So, we all have things we desire, right? Money. Houses. Certain jobs. Children. These are just a few examples. Well, desire has been driving me a lot lately. Desire for inner peace; true and deep in the soul peace.
Sometime before the present, probably close to 4 years now, I made a decision that I had fought with, prayed about, stressed about and sunk into a severe depressive mode about. It took me well over a year (yes, that puts us back to 5 years ago) to make this decision and make it final. I knew that I knew with everything in me that I had made the right and best decision. From within this decision, I would, one day, finally have that inner peace that I so desire, that drives me on my most difficult days. Within this decision, I would also figure out who I am, who I want to be, what I like, etc.
Well, then desire sets in and hard! I have figured out some of these things and I continue to learn about myself and I am enjoying the process for the most part. The problem is, the decision that I made that I knew was the right decision to make, is now no longer something I am content in having in my life. I want more. But, in some things, I want less. I want what I want and I want it now!! (direct Veruca Salt quote here). Some of these things I want, I can certainly achieve, even if difficult, within this decision, however, some things, some pretty large things, I cannot achieve right now no matter how much I desire to do so. This decision requires time, no, I don't know how much time and that is where my desires drive away my contentment with this decision.
I want to be happy, really I do. I have seen a glimpse, tasted, smelled, heard and felt glimpses of what my happiness would be like and I want it! But, time. Who's time? Not mine but it affects me. I pray, not as often as I should and not the way that I should, but I do pray that this time will be soon. But, God controls this clock that determines my happiness date. How do I then, wait? How do I find contentment again with this decision that I made while still pursuing further knowledge of ME and my happiness and inner peace?
Well, if that isn't the million dollar question! (Yeah, this game show quote reflects my age). I have struggled with answering this question, or rather obtaining the answer to this question from the Time Holder and I will share this with you. I have to continue to do what I KNOW is the right thing(s) to do (yes, it's painful, boring and unsatisfying at times) but I have had to learn the hard way that going against the Clock is going to cause me more pain and dissatisfaction than I desire to endure. I also must find positive reinforcements of the decision I made (who does this decision affect, why did I make this decision, how can I stay content within this decision) and focus on them rather than my selfish and impatient desires. Well, I have done this for the majority of my life (I have been a mother for more of my life than I haven't been) so should be easy, right? WRONG!! It has been easy, for me and for the most part, to put myself after my children, yes this means even those children that I didn't birth. There haven't been many times where I struggled with doing what was best for them when it was in conflict with my personal desires. But this, this is overwhelming on some days to not be selfish and impatient. I cry to God sometimes about my happiness.

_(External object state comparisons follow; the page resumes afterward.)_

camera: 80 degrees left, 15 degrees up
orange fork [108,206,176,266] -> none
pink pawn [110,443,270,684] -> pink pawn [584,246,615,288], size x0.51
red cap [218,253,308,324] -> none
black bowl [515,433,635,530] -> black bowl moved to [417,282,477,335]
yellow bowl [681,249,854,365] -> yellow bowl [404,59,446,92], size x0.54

He has recently sent me a rainbow to focus on during all of this messiness I call my life's desire. One day, I will be happy. Deeply, soul touchingly happy. My happiness here will come and it will be nice, but, my patience and self sacrifice in this decision will bring me eternal happiness because it is what He wants of me and my desire to accomplish His desires will be eternally rewarding. I have been given a rainbow in my children. I have been given a rainbow in my loved ones. I have been given a rainbow in love that has been shown to and for me. I will focus on these rainbows and continue learning who I am and try to be patient and self sacrificing until the clock has come to my time.